— start of Quoted text —

As noted in Section 9.D, the Rhode Island constitution is the only one in the nation that says of itself that it is valid until amended: a clause entrenching the right to alter or abolish government adds that "the constitution which at any time exists, till changed by an explicit and authentic act of the whole people, is sacredly obligatory upon all" (emphases added). Most states are content to presume that their constitutions are valid only "till amended". But Rhode Island is the only state to endure the upheaval of a revolution in which insurgents with strong popular support set up a constitution and government in opposition to the incumbent. After its bitter experience in which the Supreme Court refused to decide which was the legitimate government of the state, and in which President Tyler supported the incumbent with national troops, Rhode Island was understandably careful in its subsequent constitutional convention to assert both the lex posterior principle (to satisfy the insurgents) and a rough test of revolutionary legality (to satisfy the incumbents).[Note 7]

With the memories of the new nation's revolution still bright in his mind, Alexander Hamilton wrote in similar vein in Federalist #78. The most basic laws are mutable, but only by the forms and procedures the people have imposed upon themselves in their constitution.

Until the people have, by some solemn and authoritative act, annulled or changed the established form, it is binding upon themselves collectively, as well as individually; and no presumption, or even knowledge of their sentiments, can warrant their representatives in a departure from it prior to such an act.

This is a strong statement of the "self-entrenched" character of all law, which requires that its own forms be followed. But for the same reason it is a strong statement of the principle that law binds until changed —in some way the opposite principle. Hamilton is asserting the balance between stable old law that demands respect, and the rights of new law to take over when solemn formalities have indicated consent. It is strange and wonderful that this play of opposites should sound nearly tautologous to our ears. It is no accident that this balanced view is made explicit in the turmoil and long memories following revolution, and set up as a warning. It is important at those moments to reassert the unexceptionable rule of law, but equally important to reassert the mutability of law.

— end of Quoted text —

**Instructions**
• A. Extract the passage on constitutional entrenchment and the mutability of law word for word, in full.
• B. Copy from the records, word for word, the stretch from the line containing "orange star at" through the line containing "brown square at", with both of those lines included. Leave out every other line.

— start of Record extracts —

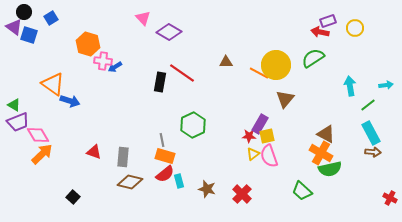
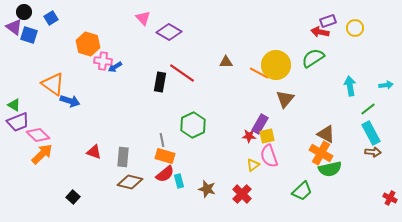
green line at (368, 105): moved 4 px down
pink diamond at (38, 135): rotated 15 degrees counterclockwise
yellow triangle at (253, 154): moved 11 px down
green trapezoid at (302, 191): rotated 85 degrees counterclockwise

— end of Record extracts —
— start of Record extracts —

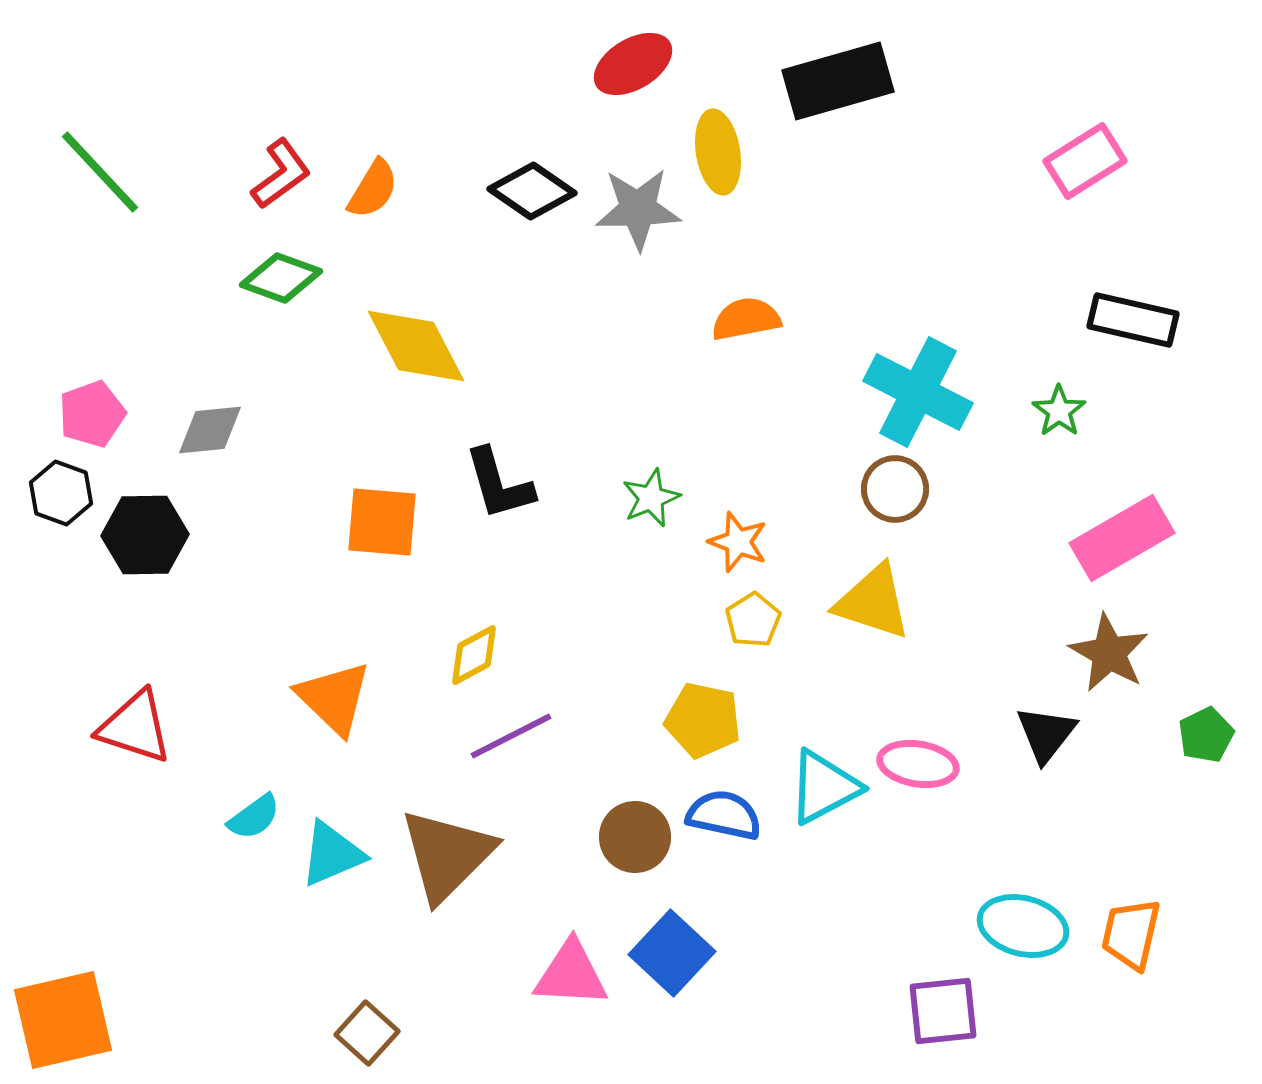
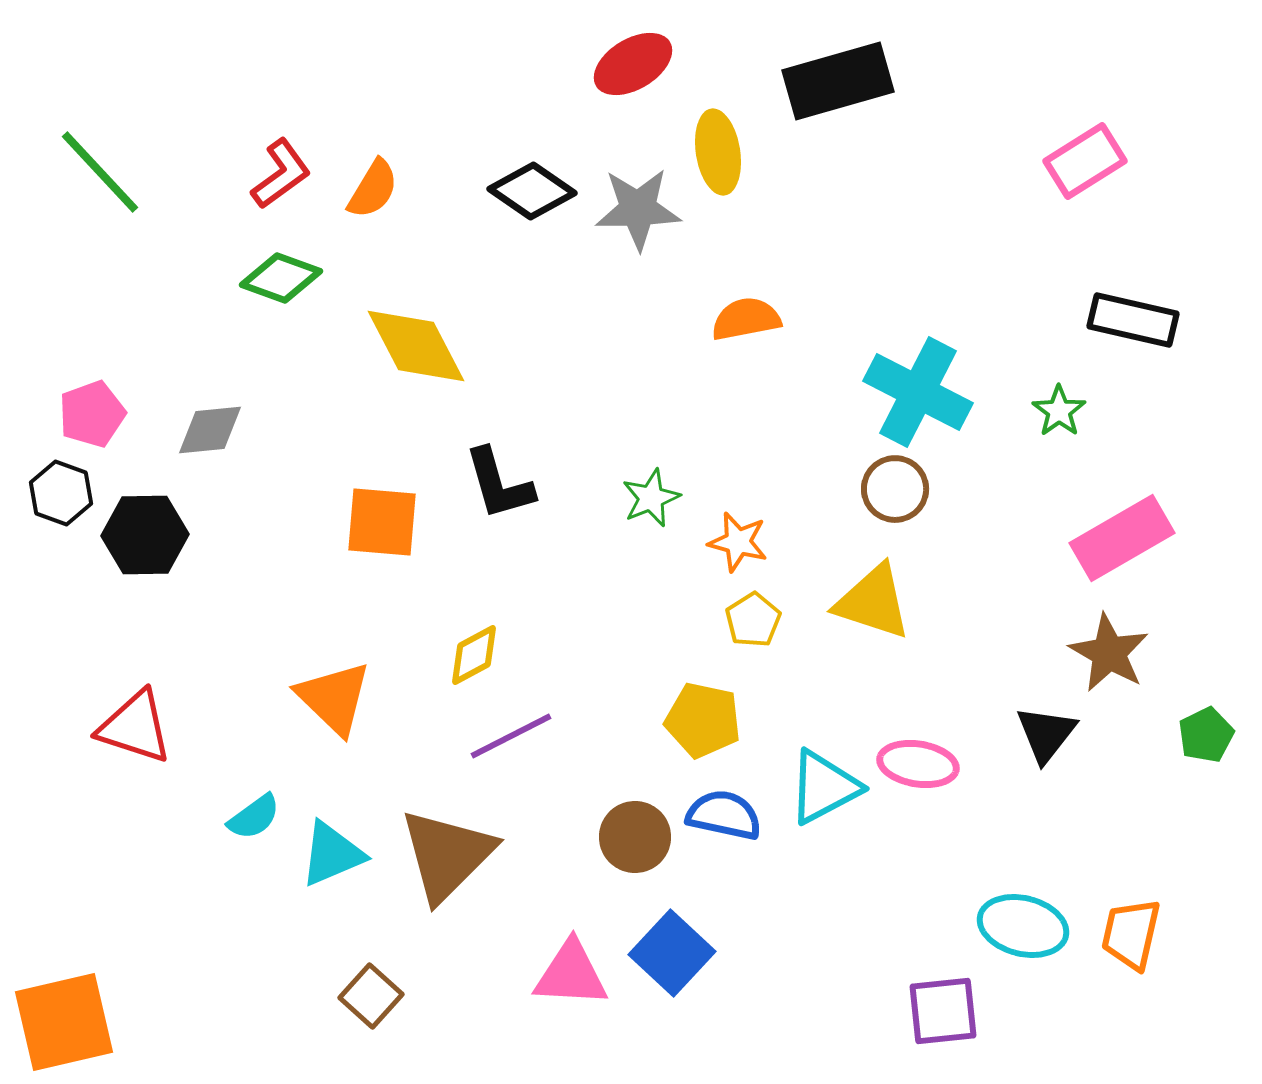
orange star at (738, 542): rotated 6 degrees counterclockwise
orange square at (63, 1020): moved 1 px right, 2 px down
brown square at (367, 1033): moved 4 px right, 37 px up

— end of Record extracts —

**Per-task answers**
• A.
As noted in Section 9.D, the Rhode Island constitution is the only one in the nation that says of itself that it is valid until amended: a clause entrenching the right to alter or abolish government adds that "the constitution which at any time exists, till changed by an explicit and authentic act of the whole people, is sacredly obligatory upon all" (emphases added). Most states are content to presume that their constitutions are valid only "till amended". But Rhode Island is the only state to endure the upheaval of a revolution in which insurgents with strong popular support set up a constitution and government in opposition to the incumbent. After its bitter experience in which the Supreme Court refused to decide which was the legitimate government of the state, and in which President Tyler supported the incumbent with national troops, Rhode Island was understandably careful in its subsequent constitutional convention to assert both the lex posterior principle (to satisfy the insurgents) and a rough test of revolutionary legality (to satisfy the incumbents).[Note 7]

With the memories of the new nation's revolution still bright in his mind, Alexander Hamilton wrote in similar vein in Federalist #78. The most basic laws are mutable, but only by the forms and procedures the people have imposed upon themselves in their constitution.

Until the people have, by some solemn and authoritative act, annulled or changed the established form, it is binding upon themselves collectively, as well as individually; and no presumption, or even knowledge of their sentiments, can warrant their representatives in a departure from it prior to such an act.

This is a strong statement of the "self-entrenched" character of all law, which requires that its own forms be followed. But for the same reason it is a strong statement of the principle that law binds until changed —in some way the opposite principle. Hamilton is asserting the balance between stable old law that demands respect, and the rights of new law to take over when solemn formalities have indicated consent. It is strange and wonderful that this play of opposites should sound nearly tautologous to our ears. It is no accident that this balanced view is made explicit in the turmoil and long memories following revolution, and set up as a warning. It is important at those moments to reassert the unexceptionable rule of law, but equally important to reassert the mutability of law.

• B.
orange star at (738, 542): rotated 6 degrees counterclockwise
orange square at (63, 1020): moved 1 px right, 2 px down
brown square at (367, 1033): moved 4 px right, 37 px up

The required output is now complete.